Some people may argue that one is not making TRUE espresso with this appliance. That is true. Espresso machines uses high-pressure water to make espresso. The Stovetop Espresso pot uses boiling water pressurized by steam. However, it comes very close to espresso!
Before I begin to explain the process of making an espresso with a Stovetop Espresso maker. It is important to know some basic information.
- What is a stovetop espresso maker?
- What is the best grind for espresso?
- What is the correct coffee:water ratio?
- How does the process work?
1. What is a Stovetop Espresso Maker?
A little history
The moka pot, also known as a macchinetta (literally “small machine”), is a stove-top or electric coffee maker that produces coffee by passing boiling water pressurized by steam through ground coffee. It was patented for the first time in Italy by the inventor Luigi De Ponti for Alfonso Bialetti in 1933. Bialetti Industrie continues to produce the same model under the name “Moka Express”
Here is a photo of our Ikea Stovetop Espresso Pot:
We bought ours used from EBay several years ago. Amazon does not sell this exact one. Ours was made in Italy.
Here is a link to one similar to ours. You can get it on Amazon.com
IKEA – RÅDIG Espresso pot for 6 cups, stainless steel
Anatomy of an Stovetop Espresso Pot
L-R Bottom chamber for water, filter basket for the ground coffee, and the top part which holds brew espresso
2. How fine should the coffee be ground?
See here for photos: Coffee Grind chart
The coffee beans for espresso are usually ground finer than drip coffee, but coarser than espresso grind. Here is the coffee grinder we use:
3.What is the Correct Coffee:Water Ratio?
We have experimented on this to our personal taste preference. Here is what we do:
Using a small kitchen scale we weigh out the coffee beans
- my husband currently uses a ratio of 1/8 cup (10 g) beans to 1/3 cup (2.8 oz or 80g) cold water or about a 1:8 ratio for a single shot espresso.

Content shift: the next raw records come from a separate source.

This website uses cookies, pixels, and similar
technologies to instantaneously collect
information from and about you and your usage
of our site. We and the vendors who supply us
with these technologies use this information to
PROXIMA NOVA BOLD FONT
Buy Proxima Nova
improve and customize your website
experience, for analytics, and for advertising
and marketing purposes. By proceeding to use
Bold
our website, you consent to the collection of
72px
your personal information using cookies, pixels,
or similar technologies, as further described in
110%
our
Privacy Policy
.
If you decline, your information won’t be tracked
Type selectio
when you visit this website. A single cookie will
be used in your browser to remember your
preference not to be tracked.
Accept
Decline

- When he makes it for both of us he uses 1/4 cup (20g/.8oz)beans to 1/2 cup (112 g) cold water or about a 1:6 ratio for a double shot espresso.
NOTE: It all comes down to a matter of personal preference. You are certainly welcome to change the ratio to whatever you wish. Experiment to find your preference, but weighing the coffee will ensure that the ratio is correct.
For utmost accuracy, it is important to measure all coffee by weight. You will not yield good results if you just always go by volume. Also roasts (light vs medium vs dark) of coffee have slightly different weights! At least start with weight until you are familiar with the coffee, then you could always switch to volume.
Espresso beans (Stovetop Espresso Pot) we use 1/8 cup or 2 Tablespoons=10g or .4 oz. of coffee
For the dark roast ( French Press) we use 1/8 cup or 2 T coffee = 8 g/.3 oz. of coffee.
Even though there is only a very slight difference, but it is still good to measure and weigh. Your coffee might be slightly different and should be weighed for best results.
4. Cold water vs Hot water
- Hot or cold water can be put in the bottom chamber.
- We tested the weight of cold vs hot water and they were different. It may not be worth the hassle, but just a heads up!
- Using cold water (you could just use a measuring cup):
- 1 cup water=224g/8 oz, 1/2 cup=112g/4oz, 1/3 cup=80g/2.8 oz and 1/4 cup=56g/2 oz . For cold water 80z is the same in volume and weight.
- HOWEVER, when using hot water PLEASE notice the difference in weight.
- It is NOT the same as cold water and MUST be measured by weight! (1 cup=210g/7.4 oz, 1/2 cup=105g/3.7 oz, 1/3cup=73g/2.46 oz and 1/4 cup= 52.5g/1.85 oz
- Hot water will bring everything to boil quicker and as my husband said “a slightly better tasting coffee”.
Finally we get to the important part!
A Step by Step Guide:
How to make Coffee in Stovetop Espresso Maker!
1. Calculate your coffee:water ratio
NOTE: Espresso machines used in coffee shops generally produce espressos anywhere from a 1:2 ratio up to a 1:5 ratio.
While the 1:8 ratio is not as strong as the espresso from an espresso machine, it is much more concentrated than a French Press!
2. Weigh your coffee.
- Put the measuring cup on scale, zero it out and then add beans to desired weight.
3. Place in grinder and grind away!
4. Fill the bottom with hot or cold water.
- Do not fill past the safety valve (the little knob-like piece on the inside of the chamber.
- If using hot water, please weigh!
- Make sure you use high quality water!
- Minerals should be added since minerals are essential to the extraction process of coffee making in general. See my page here about water http://gourmetcoffeequeen.com/why-is-good-water-so-important
5. Put the filter basket in the bottom chamber and fill with ground coffee
6. Sweep out excess grinds from the grinder with a pastry brush, if desired, or just with your fingers
7. Tamper or press down the grounds into the filter. Do not pack too tightly.
We use a 1/8 measuring cup as a tamper.
8. Wipe the edges of the bottom chamber to ensure there is no moisture or grounds hanging out. If it is too wet, it might not seal properly.
9. Screw the top section onto the bottom section of the pot.
10. Set it on the stove to boil and bubble away.
- Turn the heat on to about medium and set the espresso maker on the burner.
NOTE: For a coil stove, place pot to the side like in the photo above. The heat is more evenly distributed.
NOTE: For a glass top stove, you can set the pot in the middle at medium heat
- Stay fairly close by. You will start to hear it bubbling. It generally takes about 6 minutes. After you know how long it takes, you can wonder away a little farther.
11. Remove from heat and carefully pour into a stainless steel tumbler like this:
12. Blend with a hand blender moving it up and down (see photo on right) so you get a nice foam. One like this is relatively inexpensive:
Here is a picture of my husband using the hand blender we own. This particular one is no longer available.
Voila! You have a delicious cup of espresso! ENJOY!